§ Исходный фрагмент:
+--

В замечательной одноактной пьесе «Урок» Эжена Ионеско есть такой диалог, который мы приведём с купюрами.

«Учитель. ‹…› Сколько будет, ну, скажем, если три миллиарда семьсот пятьдесят пять миллионов девятьсот девяносто восемь тысяч двести пятьдесят один умножить на пять миллиардов сто шестьдесят два миллиона триста три тысячи пятьсот восемь?

Ученица. Это будет девятнадцать квинтиллионов триста девяносто квадриллионов два триллиона восемьсот сорок четыре миллиарда двести девятнадцать миллионов сто шестьдесят четыре тысячи пятьсот восемь. ‹…›

Учитель (сосчитав в уме, с нарастающим изумлением). Да… Вы правы… ответ, действительно… (невнятно бормочет) квадриллионов… триллионов… миллиардов… миллионов… (разборчиво) сто шестьдесят четыре тысячи пятьсот восемь… (Ошеломленно.) Но каким образом вы это вычислили, если вам недоступны простейшие приемы арифметического мышления?

Ученица. Очень просто. Поскольку я не могу положиться на свое арифметическое мышление, я взяла и выучила наизусть все результаты умножения, какие только возможны».

Всех результатов умножения бесконечно много, так что выучить их наизусть невозможно. Да и не нужно: Ионеско справедливо утверждает, что «математика — заклятый враг зубрёжки». (Кстати, теоретическая невозможность выучить все результаты получила в приведённом диалоге и экспериментальное подтверждение. Дело в том, что Ученица дала неправильный ответ: правильным ответом является число 19 389 602 947 179 164 508, а ею названо число 19 390 002 844 219 164 508. Не берусь судить, получил ли этот факт должное отражение в ионесковедении.)

+--

§ Выдержки из данных:
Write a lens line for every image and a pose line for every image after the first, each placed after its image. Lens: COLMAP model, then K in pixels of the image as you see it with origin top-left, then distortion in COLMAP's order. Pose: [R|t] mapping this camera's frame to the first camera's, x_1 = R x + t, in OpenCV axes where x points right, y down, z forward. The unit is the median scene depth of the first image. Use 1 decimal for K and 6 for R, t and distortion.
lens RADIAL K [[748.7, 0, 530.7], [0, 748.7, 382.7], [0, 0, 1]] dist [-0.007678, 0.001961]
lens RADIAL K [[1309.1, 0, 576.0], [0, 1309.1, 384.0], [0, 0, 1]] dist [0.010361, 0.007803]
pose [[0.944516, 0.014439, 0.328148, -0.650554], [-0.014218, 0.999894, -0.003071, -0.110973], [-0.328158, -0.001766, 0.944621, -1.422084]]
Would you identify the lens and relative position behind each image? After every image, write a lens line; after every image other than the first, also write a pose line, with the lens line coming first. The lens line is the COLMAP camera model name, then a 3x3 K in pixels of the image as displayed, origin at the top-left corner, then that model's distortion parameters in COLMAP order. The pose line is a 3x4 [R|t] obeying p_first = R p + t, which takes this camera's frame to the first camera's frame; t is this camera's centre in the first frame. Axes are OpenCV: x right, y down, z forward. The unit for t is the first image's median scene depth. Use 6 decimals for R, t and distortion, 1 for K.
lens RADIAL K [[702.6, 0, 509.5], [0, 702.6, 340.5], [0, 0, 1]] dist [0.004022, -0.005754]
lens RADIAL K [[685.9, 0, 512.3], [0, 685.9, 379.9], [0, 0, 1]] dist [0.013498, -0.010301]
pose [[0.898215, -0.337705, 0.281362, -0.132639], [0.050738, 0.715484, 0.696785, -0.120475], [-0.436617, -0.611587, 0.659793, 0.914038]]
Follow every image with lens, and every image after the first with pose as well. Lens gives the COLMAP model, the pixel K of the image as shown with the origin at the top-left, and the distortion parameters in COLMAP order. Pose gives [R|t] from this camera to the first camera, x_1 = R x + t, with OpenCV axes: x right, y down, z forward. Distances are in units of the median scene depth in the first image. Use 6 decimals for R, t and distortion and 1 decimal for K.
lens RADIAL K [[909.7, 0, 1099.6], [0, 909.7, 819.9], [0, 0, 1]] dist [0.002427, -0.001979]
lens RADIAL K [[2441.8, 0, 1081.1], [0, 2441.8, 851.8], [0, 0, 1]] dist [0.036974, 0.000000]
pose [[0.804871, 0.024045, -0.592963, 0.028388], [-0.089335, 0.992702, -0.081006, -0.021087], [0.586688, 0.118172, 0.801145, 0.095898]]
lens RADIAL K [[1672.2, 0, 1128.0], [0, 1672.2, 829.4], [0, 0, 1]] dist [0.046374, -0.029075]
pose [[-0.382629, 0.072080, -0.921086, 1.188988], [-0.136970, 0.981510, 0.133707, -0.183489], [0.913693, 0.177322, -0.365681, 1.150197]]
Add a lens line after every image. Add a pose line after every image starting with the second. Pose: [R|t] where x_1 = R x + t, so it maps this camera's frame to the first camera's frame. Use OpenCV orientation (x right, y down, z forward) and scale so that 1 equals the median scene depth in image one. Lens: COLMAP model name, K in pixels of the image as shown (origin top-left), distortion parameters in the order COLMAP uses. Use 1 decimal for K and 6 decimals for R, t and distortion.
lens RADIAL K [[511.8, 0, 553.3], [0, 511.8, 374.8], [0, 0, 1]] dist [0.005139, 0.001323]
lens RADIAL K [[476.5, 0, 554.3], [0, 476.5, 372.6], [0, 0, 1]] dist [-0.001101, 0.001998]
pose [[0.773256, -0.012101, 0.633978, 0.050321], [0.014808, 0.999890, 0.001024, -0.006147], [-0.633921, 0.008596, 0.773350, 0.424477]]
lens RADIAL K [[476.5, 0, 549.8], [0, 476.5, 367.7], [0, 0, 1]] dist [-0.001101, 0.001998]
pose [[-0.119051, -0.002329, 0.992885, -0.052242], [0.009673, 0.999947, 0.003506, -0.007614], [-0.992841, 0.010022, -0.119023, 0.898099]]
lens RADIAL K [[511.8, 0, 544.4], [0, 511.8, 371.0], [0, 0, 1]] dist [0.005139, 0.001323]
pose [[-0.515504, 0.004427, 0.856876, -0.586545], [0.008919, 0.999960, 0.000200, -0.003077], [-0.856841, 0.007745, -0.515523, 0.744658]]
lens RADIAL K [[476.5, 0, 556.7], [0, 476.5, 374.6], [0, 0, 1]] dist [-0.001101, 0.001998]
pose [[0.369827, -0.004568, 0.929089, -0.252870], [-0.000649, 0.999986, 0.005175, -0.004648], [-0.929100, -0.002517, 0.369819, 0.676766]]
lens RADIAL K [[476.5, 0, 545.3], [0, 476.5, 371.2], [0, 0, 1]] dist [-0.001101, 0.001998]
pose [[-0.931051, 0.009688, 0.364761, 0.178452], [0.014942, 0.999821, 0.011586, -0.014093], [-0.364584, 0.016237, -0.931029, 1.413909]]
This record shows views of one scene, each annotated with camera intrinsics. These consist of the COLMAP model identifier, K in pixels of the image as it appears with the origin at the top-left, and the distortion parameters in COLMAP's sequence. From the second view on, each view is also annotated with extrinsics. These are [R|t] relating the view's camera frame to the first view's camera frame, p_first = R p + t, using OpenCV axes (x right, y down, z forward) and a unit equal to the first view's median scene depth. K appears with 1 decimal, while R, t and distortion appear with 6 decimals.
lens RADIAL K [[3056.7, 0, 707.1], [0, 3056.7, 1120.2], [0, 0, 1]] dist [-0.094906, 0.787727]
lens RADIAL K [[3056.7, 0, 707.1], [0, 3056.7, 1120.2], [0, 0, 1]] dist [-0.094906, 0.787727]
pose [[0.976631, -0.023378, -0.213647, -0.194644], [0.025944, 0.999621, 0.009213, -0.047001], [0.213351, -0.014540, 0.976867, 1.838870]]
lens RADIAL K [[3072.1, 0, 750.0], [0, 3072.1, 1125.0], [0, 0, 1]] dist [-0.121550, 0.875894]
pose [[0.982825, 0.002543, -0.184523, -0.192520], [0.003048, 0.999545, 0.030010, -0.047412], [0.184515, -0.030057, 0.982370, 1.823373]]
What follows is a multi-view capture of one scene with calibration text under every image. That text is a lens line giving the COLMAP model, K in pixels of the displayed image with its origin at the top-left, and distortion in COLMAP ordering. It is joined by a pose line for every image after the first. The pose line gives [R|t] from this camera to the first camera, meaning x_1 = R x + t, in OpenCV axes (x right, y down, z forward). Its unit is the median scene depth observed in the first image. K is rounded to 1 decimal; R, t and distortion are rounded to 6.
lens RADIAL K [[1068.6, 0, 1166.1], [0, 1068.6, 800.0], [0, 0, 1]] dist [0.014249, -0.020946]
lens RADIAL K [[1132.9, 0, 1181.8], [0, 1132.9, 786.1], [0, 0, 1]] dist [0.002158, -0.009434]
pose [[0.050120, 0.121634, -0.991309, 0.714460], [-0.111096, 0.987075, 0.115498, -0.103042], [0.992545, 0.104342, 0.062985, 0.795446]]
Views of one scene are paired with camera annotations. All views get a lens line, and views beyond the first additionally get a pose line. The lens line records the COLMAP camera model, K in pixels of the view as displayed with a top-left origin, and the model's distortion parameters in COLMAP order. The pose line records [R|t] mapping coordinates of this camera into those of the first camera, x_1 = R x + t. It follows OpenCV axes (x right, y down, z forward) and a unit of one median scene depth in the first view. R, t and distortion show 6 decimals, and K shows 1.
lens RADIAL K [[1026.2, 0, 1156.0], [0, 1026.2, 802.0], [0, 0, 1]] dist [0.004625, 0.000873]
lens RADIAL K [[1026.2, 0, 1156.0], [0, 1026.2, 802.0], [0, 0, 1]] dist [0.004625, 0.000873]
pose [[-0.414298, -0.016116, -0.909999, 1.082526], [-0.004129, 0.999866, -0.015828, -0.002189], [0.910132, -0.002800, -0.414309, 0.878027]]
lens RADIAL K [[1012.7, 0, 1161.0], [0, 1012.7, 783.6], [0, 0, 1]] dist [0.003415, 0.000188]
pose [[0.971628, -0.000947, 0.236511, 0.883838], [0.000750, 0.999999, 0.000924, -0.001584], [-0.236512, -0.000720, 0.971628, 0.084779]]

+--

§ Набор заданий:
- 1) Какое число в тексте о пьесе «Урок» названо правильным ответом на вопрос Учителя?
- 2) Перепечатайте из текста о пьесе «Урок» отрывок от слов «В замечательной одноактной» до слов «приемы арифметического мышления?» включительно.
Пункты с данными представляют собой самостоятельный материал.

§ Ответы по заданиям:
- 1) 19 389 602 947 179 164 508.

- 2)
В замечательной одноактной пьесе «Урок» Эжена Ионеско есть такой диалог, который мы приведём с купюрами.

«Учитель. ‹…› Сколько будет, ну, скажем, если три миллиарда семьсот пятьдесят пять миллионов девятьсот девяносто восемь тысяч двести пятьдесят один умножить на пять миллиардов сто шестьдесят два миллиона триста три тысячи пятьсот восемь?

Ученица. Это будет девятнадцать квинтиллионов триста девяносто квадриллионов два триллиона восемьсот сорок четыре миллиарда двести девятнадцать миллионов сто шестьдесят четыре тысячи пятьсот восемь. ‹…›

Учитель (сосчитав в уме, с нарастающим изумлением). Да… Вы правы… ответ, действительно… (невнятно бормочет) квадриллионов… триллионов… миллиардов… миллионов… (разборчиво) сто шестьдесят четыре тысячи пятьсот восемь… (Ошеломленно.) Но каким образом вы это вычислили, если вам недоступны простейшие приемы арифметического мышления?